それでも彼女は自分を傷つけた国に手を貸した。この国の王がかつて自分を陥れたと知っていても。
「私にとっては憎い相手でも、誰かにとっての大切な人なら生き返す価値がある」
それが彼女の口癖だった。死者蘇生の能力を持っている。それは他人の命を握ること。
セレーネ自身は気づいていないようだが私情を挟まない考え方を俺も皆も尊敬していた。
もしセレーネが死ぬことになったとしたら………きっと騎士団は壊滅的なダメージを受ける。
目に見えてすぐにはならなかったとしても第三部隊にはセレーネの兄がいるし、俺の隊でも可愛くて強いと年上の男達が可愛がっていた。

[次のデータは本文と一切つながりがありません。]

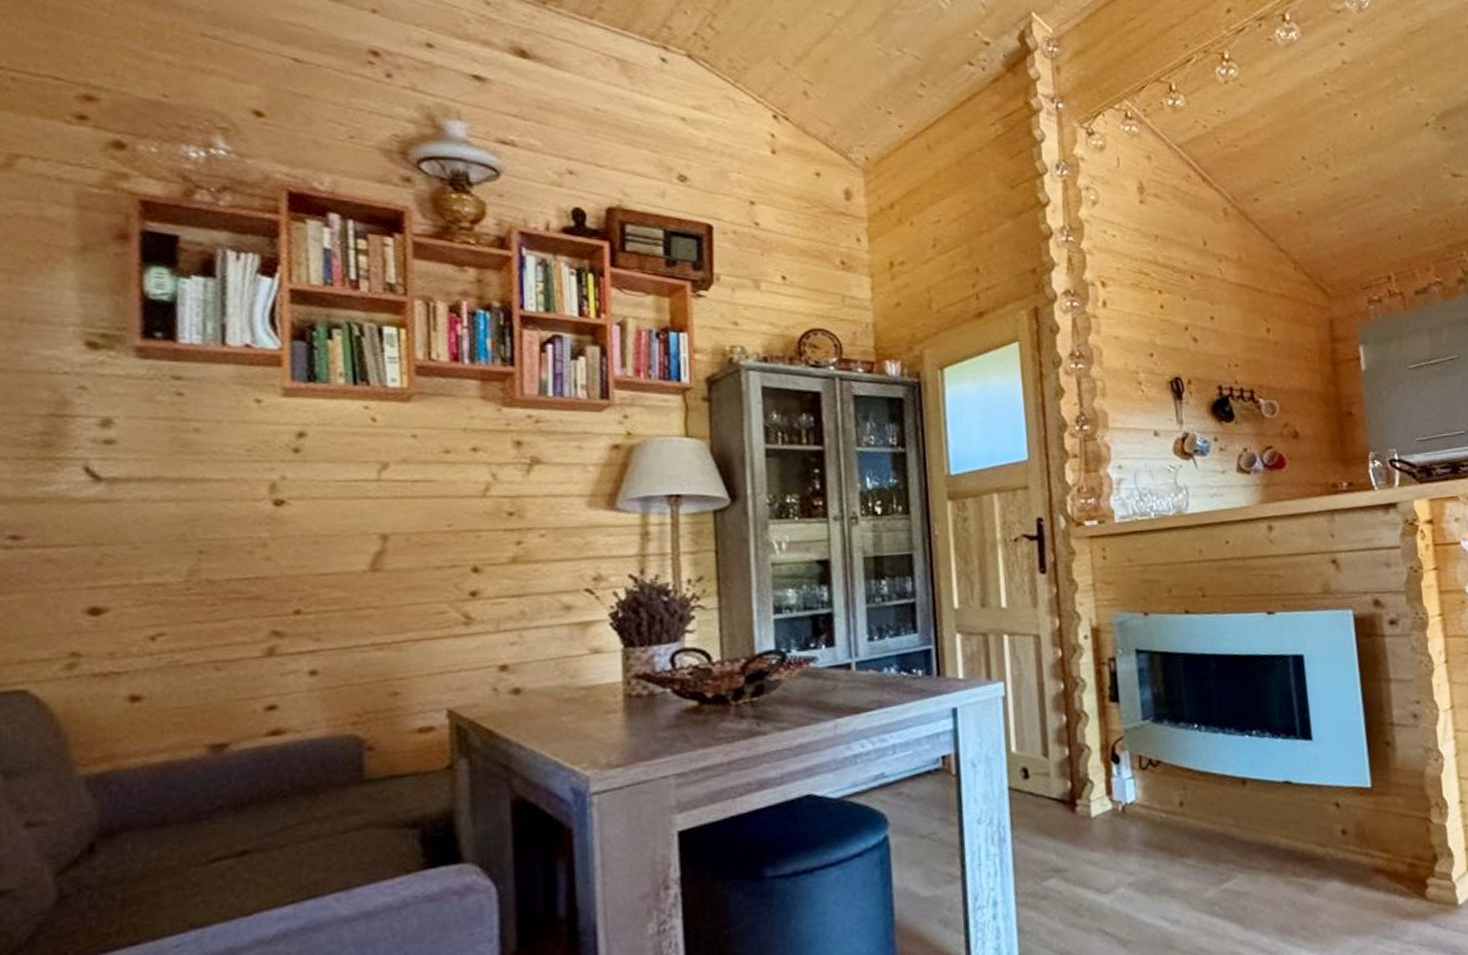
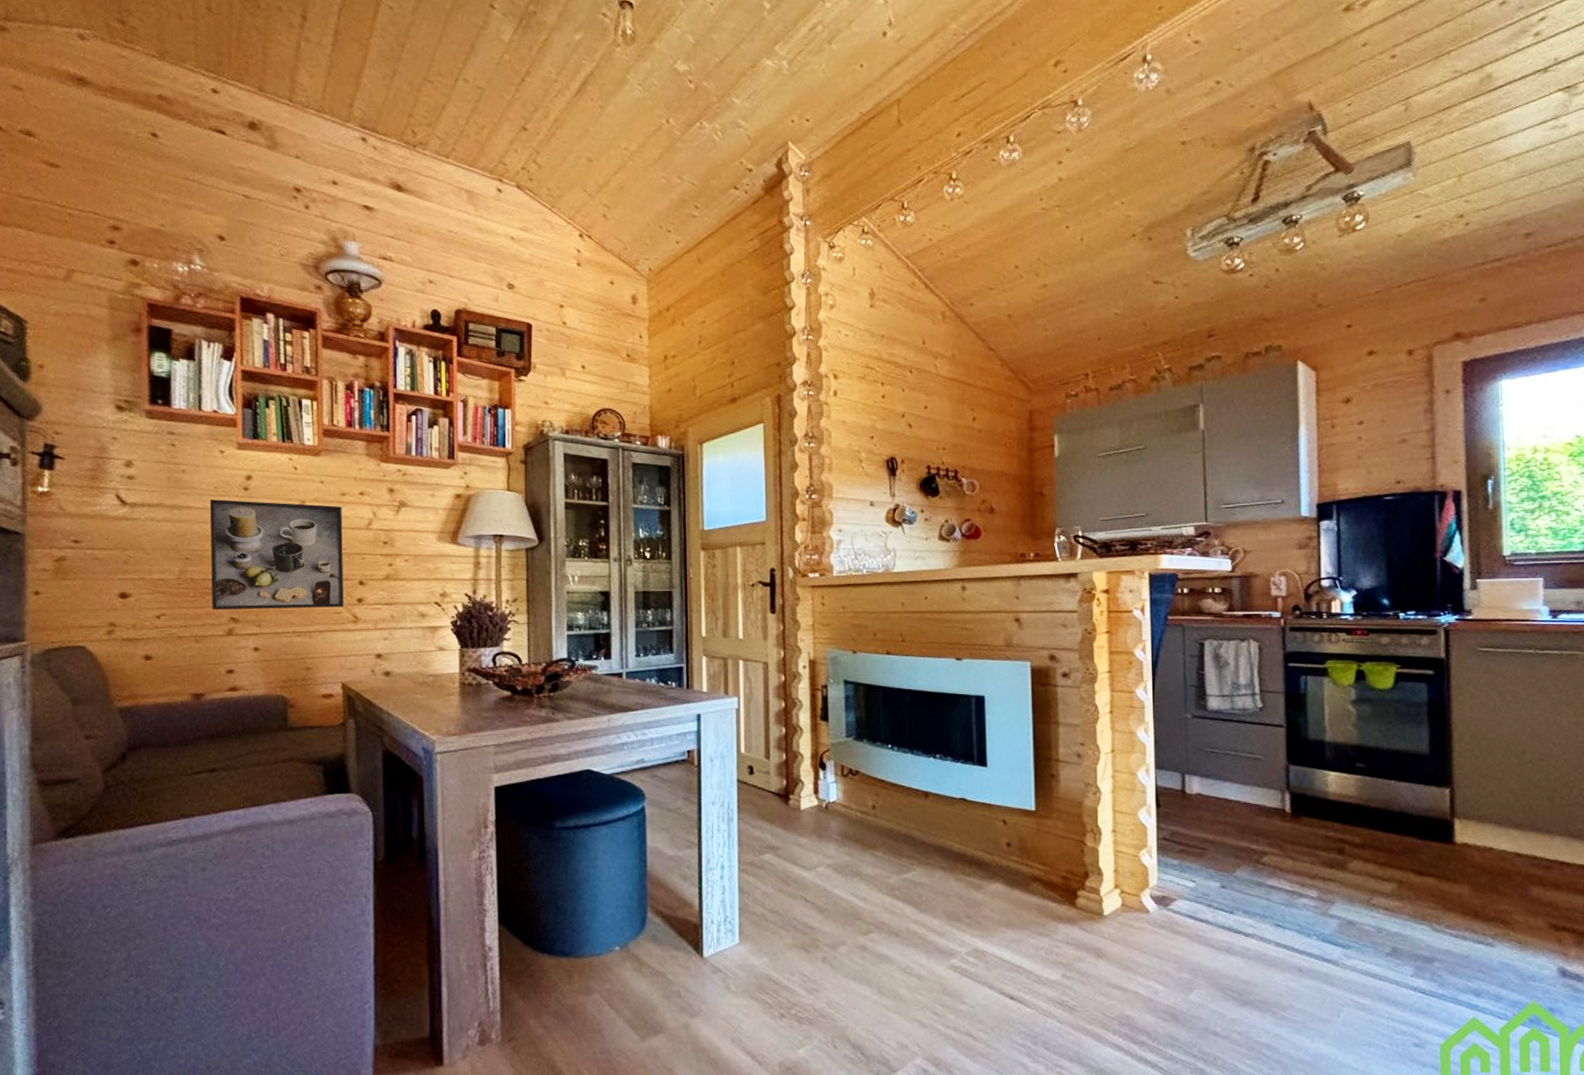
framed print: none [240,466,449,622] -> present [210,499,344,610]

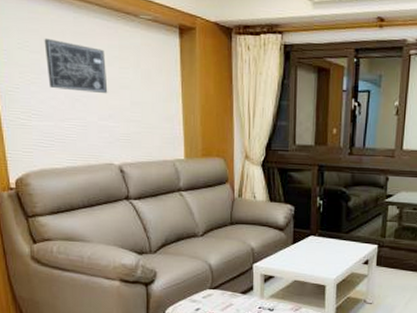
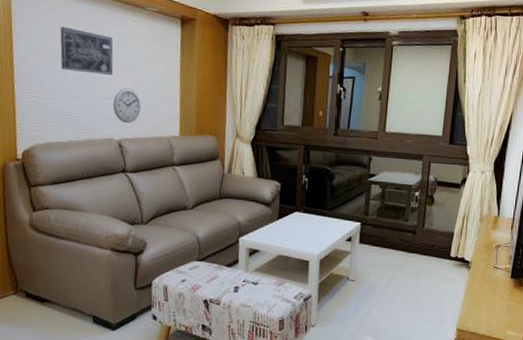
wall clock: none [110,107,141,147] -> present [113,88,141,124]

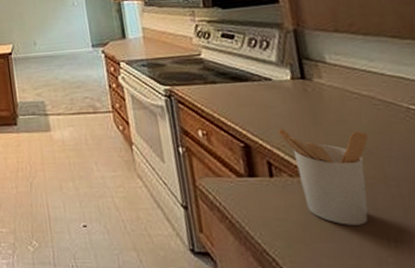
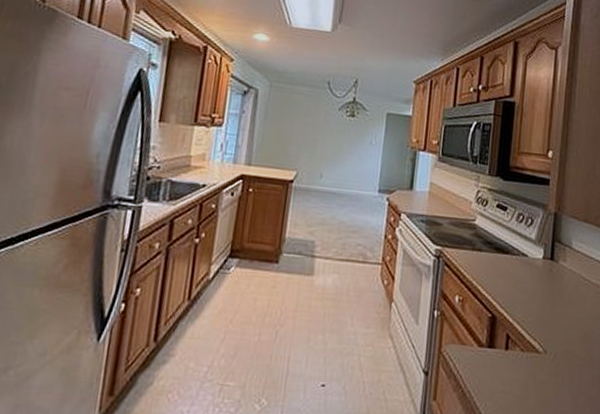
utensil holder: present [278,128,369,225] -> none [521,303,588,402]

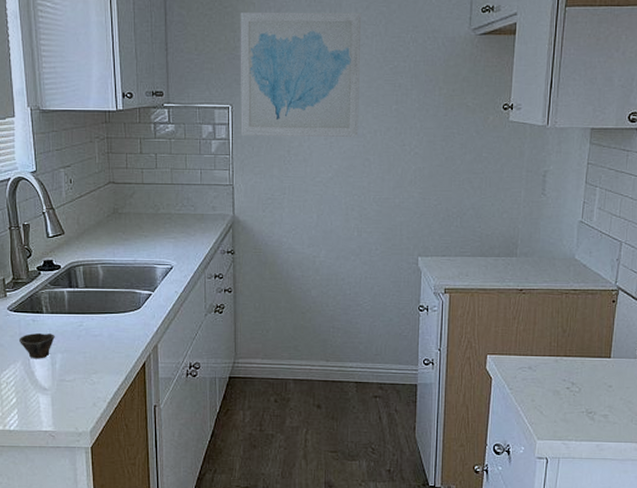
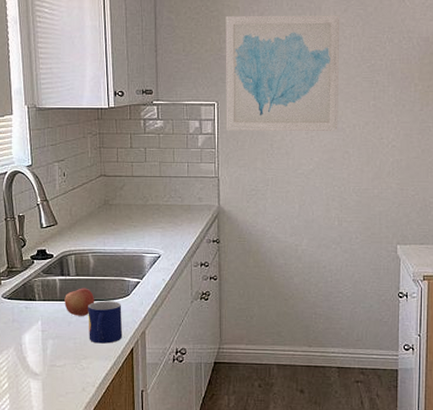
cup: present [18,332,55,359] -> none [11,319,47,345]
apple: none [73,300,105,329] -> present [64,288,95,316]
mug: none [98,314,134,358] -> present [88,301,123,344]

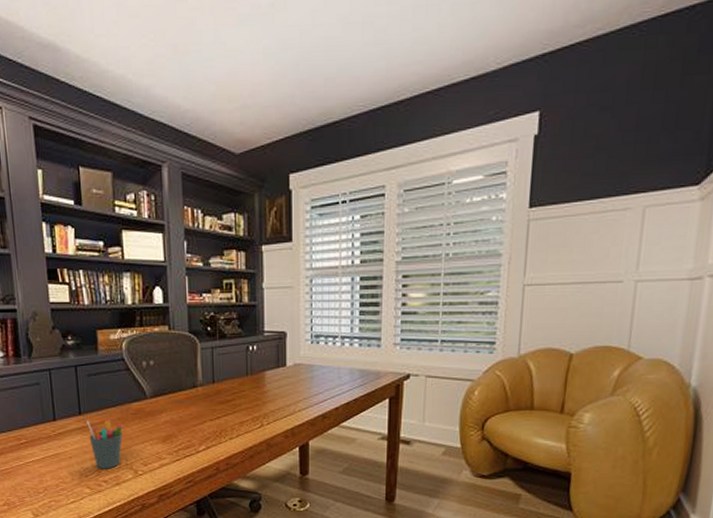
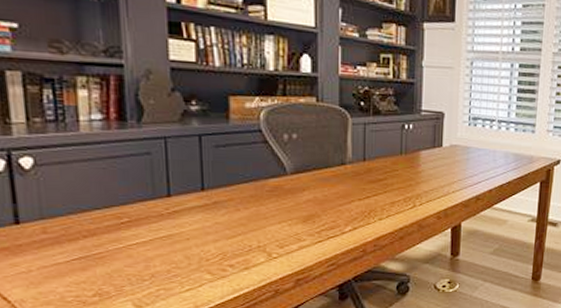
pen holder: present [86,419,123,469] -> none [211,196,256,252]

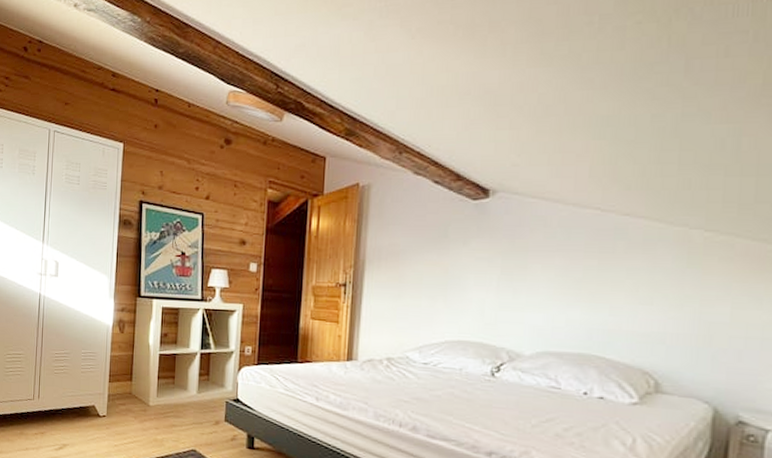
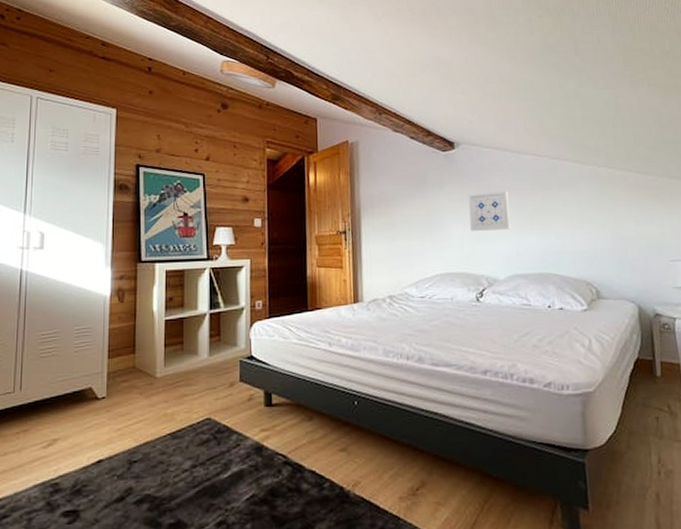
wall art: none [496,251,552,298] -> present [468,190,511,231]

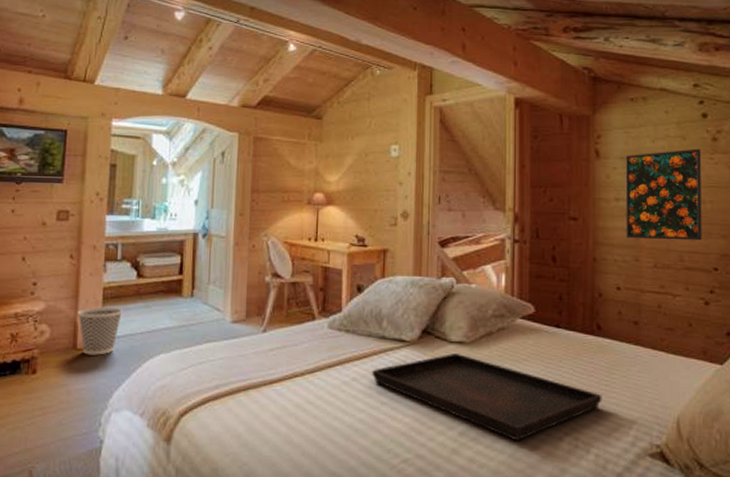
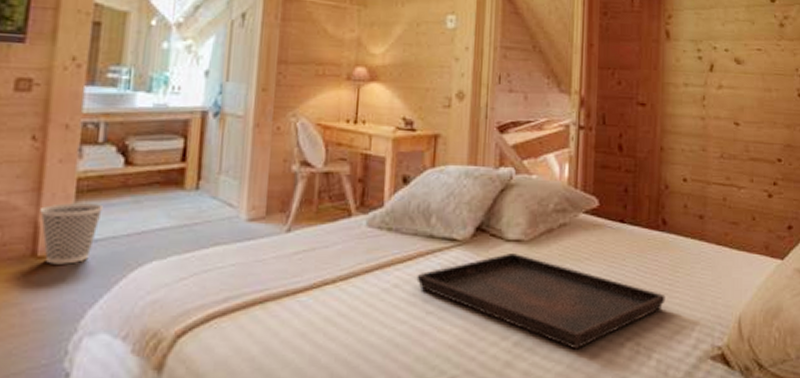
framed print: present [625,148,702,241] -> none [694,34,768,130]

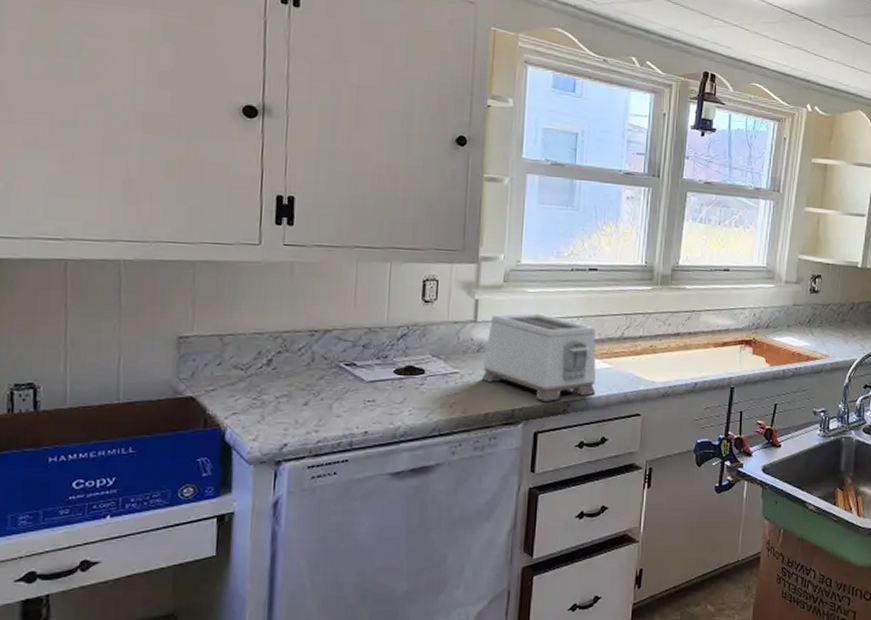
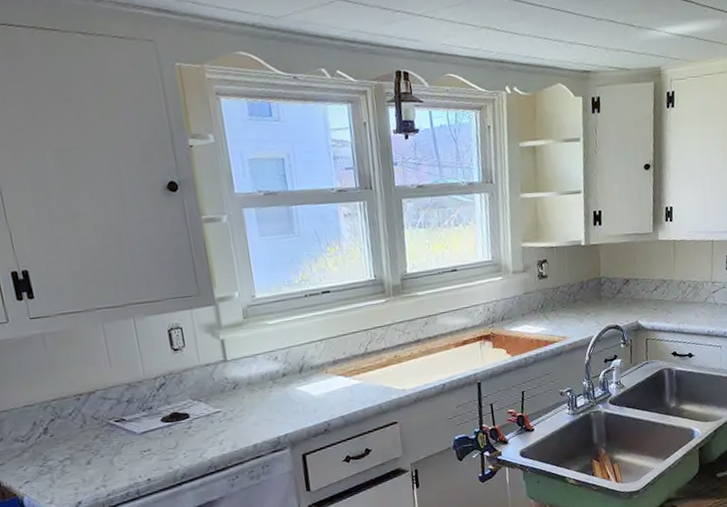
toaster: present [481,313,596,401] -> none [239,343,352,425]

セレーネの穴は大きい。そのうち内部崩壊起こすだろう。考えただけでもゾッとする。
「隊長、帰りましょう。この国に、セレーネの味方なんていない。貴族も平民も皆セレーネの敵だ。早く治療しなきゃ」
「ああ、そうだな。荷馬車の方に乗せられそうか?既にセレーネの愛馬は乗っけてある」
「はい。隊長、セレーネの足持って下さい。僕1人じゃ胸の傷を抉ってしまうかもしれない」
「わかった」
俺はできるだけ胸にできた傷を刺激しないようにそっとその体を持ち上げた。初めて持った女性の体は、とても軽かった。